Gefangen in der virtuellen Welt

19.12.2009, 00:00 Uhr

«Mit den Tagen meine ich aufsummierte Spieltage. 24 Stunden mal 260 Tage, also rund ein dreiviertel Jahr.» Die Diplom-Psychologin lässt die Zahl wirken und legt eine kurze Pause ein. Schlagartig wird es ruhig im Seminarraum. Dass Medienabhängigkeit keine Lappalie, sondern ein Krankheitsbild ist, zeigte Teske am Donnerstag in ihrem zweistündigen Vortrag «Cannot join – real-life. Leben in virtuellen Welten» an der Georg-Simon-Ohm-Hochschule.

Die Medienwerkstatt der Fakultät Sozialwissenschaften hat in Zusammenarbeit mit dem Medienzentrum Parabol Teske eingeladen, um ein aktuelles Medienthema näher zu beleuchten. «Medien werden in unserer Gesellschaft immer wichtiger und ohne sie geht nichts mehr. Deshalb ist es spannend, zu erfahren, wie man mit der Sucht umgeht», sagt Frieder Zander, Leiter der Werkstatt.

Zunächst erklärt Teske, wie man eine Medienabhängigkeit im Alltag erkennen kann. Zum Beispiel am veränderten Mediennutzungsverhalten. Wenn jemand trotz Verbot die Computernutzungszeiten ausdehnt oder die Zeit vor dem Bildschirm stetig steigt. Auch Veränderungen im Sozialleben sowie schlechter werdende schulische Leistungen sind wichtige Indikatoren. Und nicht zuletzt ein verändertes Gesundheitsverhalten, wie Stimmungsschwankungen und häufige Übermüdung.

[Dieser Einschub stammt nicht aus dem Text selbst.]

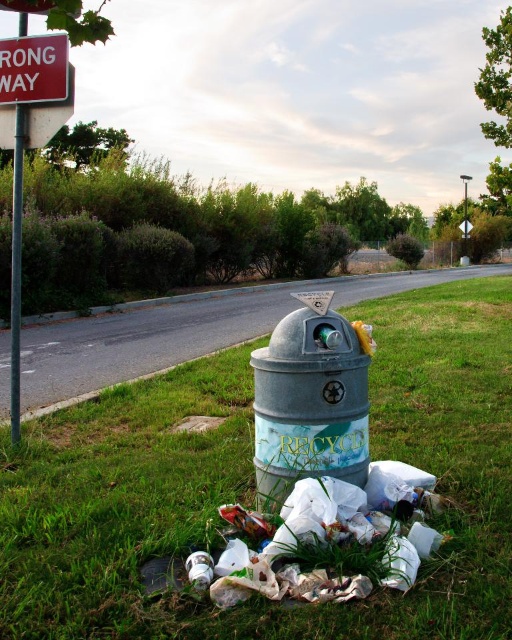
Who is higher up, green grass at lower center or metallic pole at left?

green grass at lower center

Who is more distant from viewer, (407, 456) or (19, 410)?

Positioned behind is point (19, 410).

What are the coordinates of `green grass at lower center` in the screenshot? It's located at pyautogui.click(x=253, y=486).

Based on the photo, who is higher up, red plastic sign at upper left or metallic pole at left?

red plastic sign at upper left is above.

Does red plastic sign at upper left have a larger size compared to metallic pole at left?

Yes.

Is point (14, 72) behind point (19, 250)?

No, it is not.

Identify the location of red plastic sign at upper left. This screenshot has width=512, height=640. (33, 68).

Is point (62, 536) closer to viewer compared to point (47, 36)?

Yes, point (62, 536) is in front of point (47, 36).

Who is shorter, green grass at lower center or red plastic sign at upper left?

With less height is red plastic sign at upper left.

Is point (81, 404) positioned before point (20, 42)?

No, (81, 404) is further to viewer.

At what (x,y) coordinates should I click in order to perform the action: click on green grass at lower center. Please return your answer as a coordinate pair (x, y). This screenshot has height=640, width=512. Looking at the image, I should click on (253, 486).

Mediensucht macht vor keinem Alter Halt

Die Psychologin erzählt, dass sich unter den ein Prozent Medienabhängigen in der Bevölkerung vornehmlich männliche Personen zwischen 14 und 26 Jahren befinden, die bis zu 18 Stunden täglich in eine virtuelle Welt abtauchen. Häufig handelt es sich bei dieser Welt um das PC-Rollenspiel «World of Warcraft», bei dem die Nutzer eigene Avatare, also grafische Stellvertreter, kreieren müssen, zu denen sie oft eine innige Beziehung entwickeln. Doch auch wer nicht zur Zielgruppe zählt, kann schnell betroffen sein. Mediensucht macht vor keinem Alter und keiner Bildungsschicht Halt, betont Teske immer wieder und weist darauf hin, dass auch viele Akademiker Suchtverhalten zeigen. Besonders anfällig für eine solche Sucht sind Personen, die eine schwache Persönlichkeit haben; oft verbunden mit dem Gefühl, im echten Leben zu scheitern und nichts zu erleben. Teske zeigt auf, wie man mit diesen Personen umgehen muss. So muss zunächst Kenntnis erlangt werden über die Bedürfnisse, aber

auch über die Ressourcen der betroffenen Person.

Die besondere Verantwortung der Eltern

«Wenn jemand im Spiel sehr gut Regeln aufstellen kann, kann er das im echten Leben auch», sagt die Psychologin. Zudem muss analysiert werden, weshalb die Person eine so lange Zeit in einer virtuellen Welt verbringt. Fragen wie: «Was würde dir fehlen, wenn du die Sucht aufgeben müsstest?», können dabei hilfreich sein. Danach kann mit Selbstbeobachtungsbögen und Stundenplänen gearbeitet werden. Außerdem sollte Teske zufolge eine Therapie Erlebnispädagogik beinhalten, damit die Betroffenen auch im echten Leben Abenteuer erleben können.

Der Vortrag endet mit einem Appell, das Phänomen Medienabhängigkeit als eigenständiges Krankheitsbild anzuerkennen. Für Eltern ist es wichtig, Medienkompetenz bei ihren Kindern aufzubauen, so dass diese das Gesehene emotional und inhaltlich verarbeiten können.